• What is asked: Reproduce every line of the material below word for word, omitting the pictures.

• Records shown:
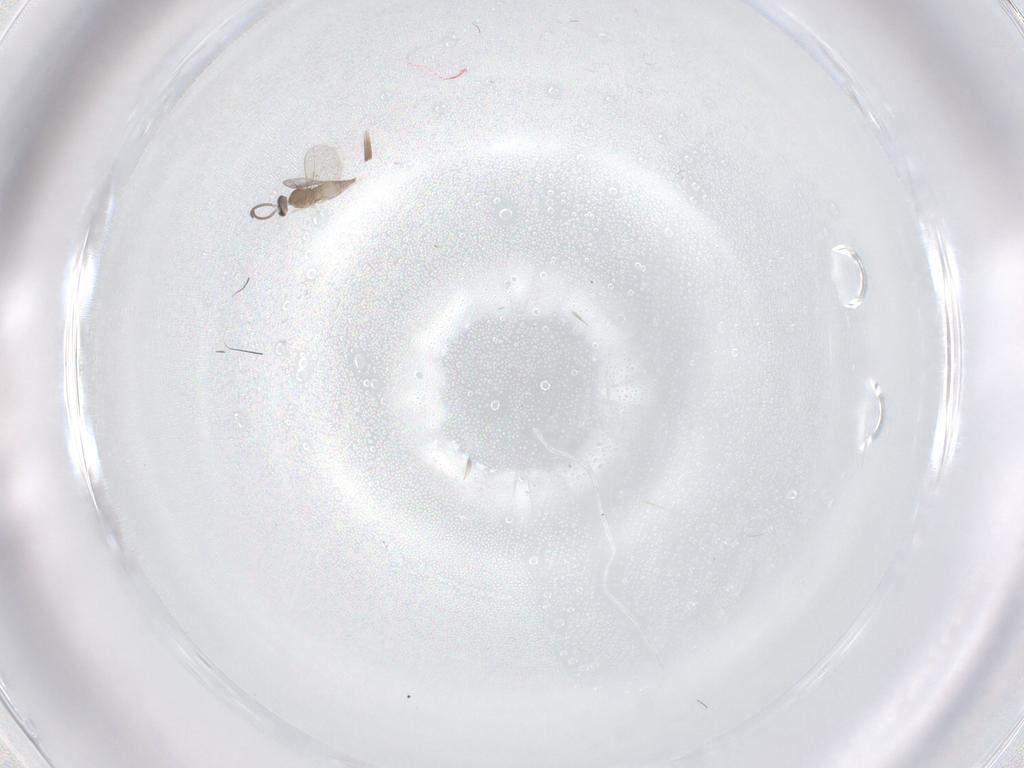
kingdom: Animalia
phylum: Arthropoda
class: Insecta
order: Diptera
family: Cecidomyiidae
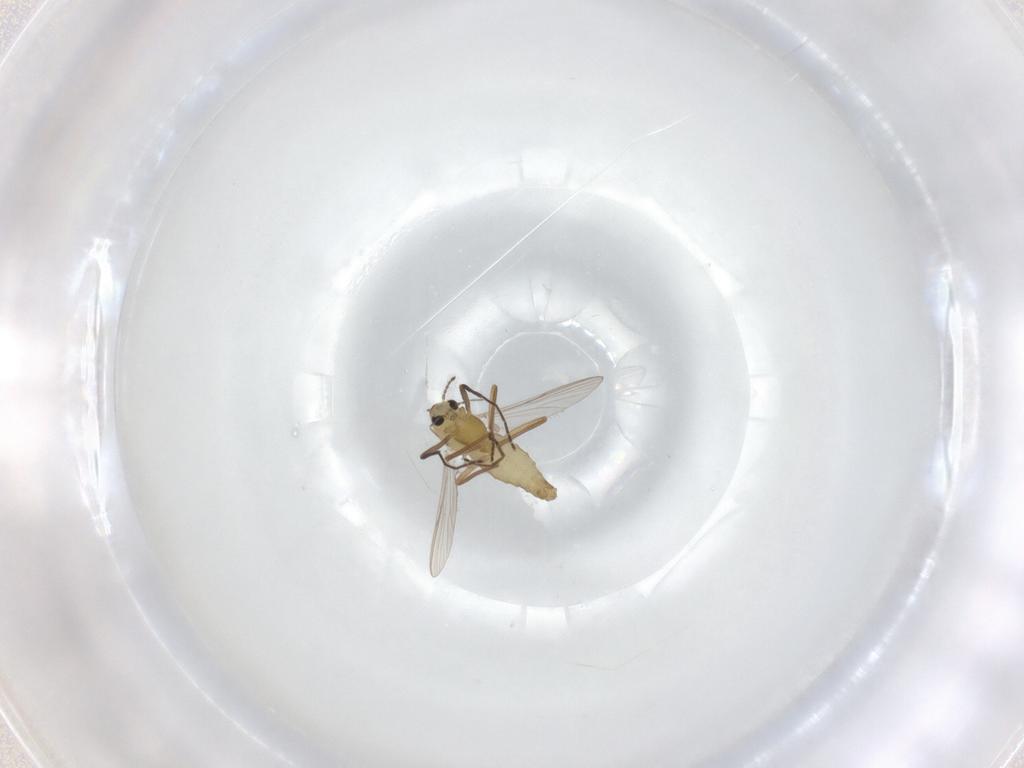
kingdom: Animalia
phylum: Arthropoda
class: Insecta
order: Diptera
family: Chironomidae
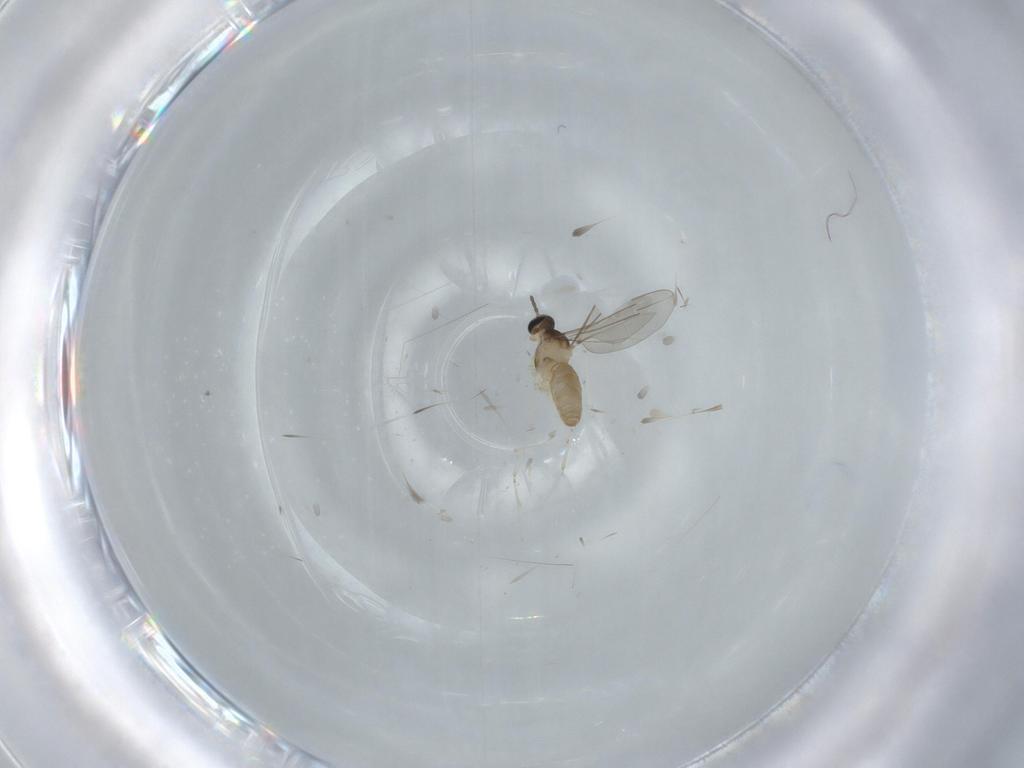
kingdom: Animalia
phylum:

• Response for this exercise:
kingdom: Animalia
phylum: Arthropoda
class: Insecta
order: Diptera
family: Cecidomyiidae
kingdom: Animalia
phylum: Arthropoda
class: Insecta
order: Diptera
family: Chironomidae
kingdom: Animalia
phylum:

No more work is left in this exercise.